The Estate of William Pettus filed a lawsuit against Lowery’s Social Club and its owner, alleging negligence for serving alcohol to Barnette when he was already intoxicated. The Burlington Insurance Company (TBIC) insured Lowery at the time under a commercial general liability insurance policy. TBIC filed a declaratory judgment action, claiming it had no duty to defend or pay judgments because the policy contained an assault and battery exclusion. Pettus argued that the exclusion goes against South Carolina Code.
The policy & the exclusion
The TBIC policy included a commercial general liability coverage form and a liquor liability coverage form. The liquor liability coverage form states that the insurer will pay sums that the insured is legally obligated to pay as damages due to injury, if liability for the injury is due to the selling, serving, or furnishing of alcoholic beverages.
An endorsement to the policy included an “assault, battery, or other physical altercation” exclusion. The exclusion barred coverage for “bodily injury”, “injury”, or “property damage” expected from the standpoint of an insured, and arising out of any assault or battery committed or attempted by any person, among other things.
The endorsement states that the exclusion applies “to all acts or omissions, including any act or omission in responding to or failing to respond or render aid, medical or otherwise, to any victim of the "assault" or "battery" or physical confrontation or altercation and all theories of liability (direct or vicarious) asserted against any insured, including but not limited to all theories of negligence, gross negligence, recklessness or intentional tort and shall not be subject to any severability or separation of insureds provision in the policy.”
S.C. Code §61-2-145
S.C. Code Ann. §61-2-145 governs liquor liability insurance requirements for locations that are permitted to sell alcohol for on-premises consumption. Any such place is required to carry coverage of at least $1 million for every biennial period.
Pettus argued that the statute implicitly prohibits insurers from having an assault and battery exclusion in a liquor liability policy. They contended that allowing the exclusion undermined the statute’s purpose of protecting the public from intoxicated customers. They continued that having an assault and battery exclusion on liquor liability insurance makes the insurance virtually meaningless.
The court’s decision
The Court disagreed with Pettus’s claims.

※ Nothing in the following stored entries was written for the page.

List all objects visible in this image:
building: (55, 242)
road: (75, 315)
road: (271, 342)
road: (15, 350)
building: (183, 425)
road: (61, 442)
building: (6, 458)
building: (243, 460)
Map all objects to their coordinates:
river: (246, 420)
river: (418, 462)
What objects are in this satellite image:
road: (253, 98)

The court held that while South Carolina law requires bars to obtain insurance to hold a liquor license, the statute does not dictate the specific terms that insurance companies must offer. The Court found that the exclusion was not in violation of state law and stated that other courts in the district ruled in the same manner.
In response to the Pettus claim that the exclusion made the insurance contract virtually meaningless, the court pointed out that even with the exclusion, the liquor liability policy provided coverage for other significant risks such as motor vehicle accidents caused by intoxicated patrons.

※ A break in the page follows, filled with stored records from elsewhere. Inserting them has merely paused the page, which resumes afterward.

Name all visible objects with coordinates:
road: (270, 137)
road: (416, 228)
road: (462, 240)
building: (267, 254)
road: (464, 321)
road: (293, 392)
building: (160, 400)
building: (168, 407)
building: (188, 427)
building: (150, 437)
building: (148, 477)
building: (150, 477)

Finally, Pettus claimed that the exclusion should not apply since Barnette claimed to be acting in self-defense and did not intend to cause injury. However, the court found the policy unambiguous and barred coverage for injuries “arising in whole or in part out of any assault or battery”. The court found that a battery clearly occurred and the exclusion did not require intent to cause harm, only that the injury arose from the battery. Based on their findings, the court ruled that the insurer, TBIC, has no duty to defend Lowery and is not obligated to pay for the damages.
Editor’s note: This case highlights the importance of knowing your insurance contract and what may be excluded. Exclusions are always enforceable if they are unambiguous and not in violation of state law.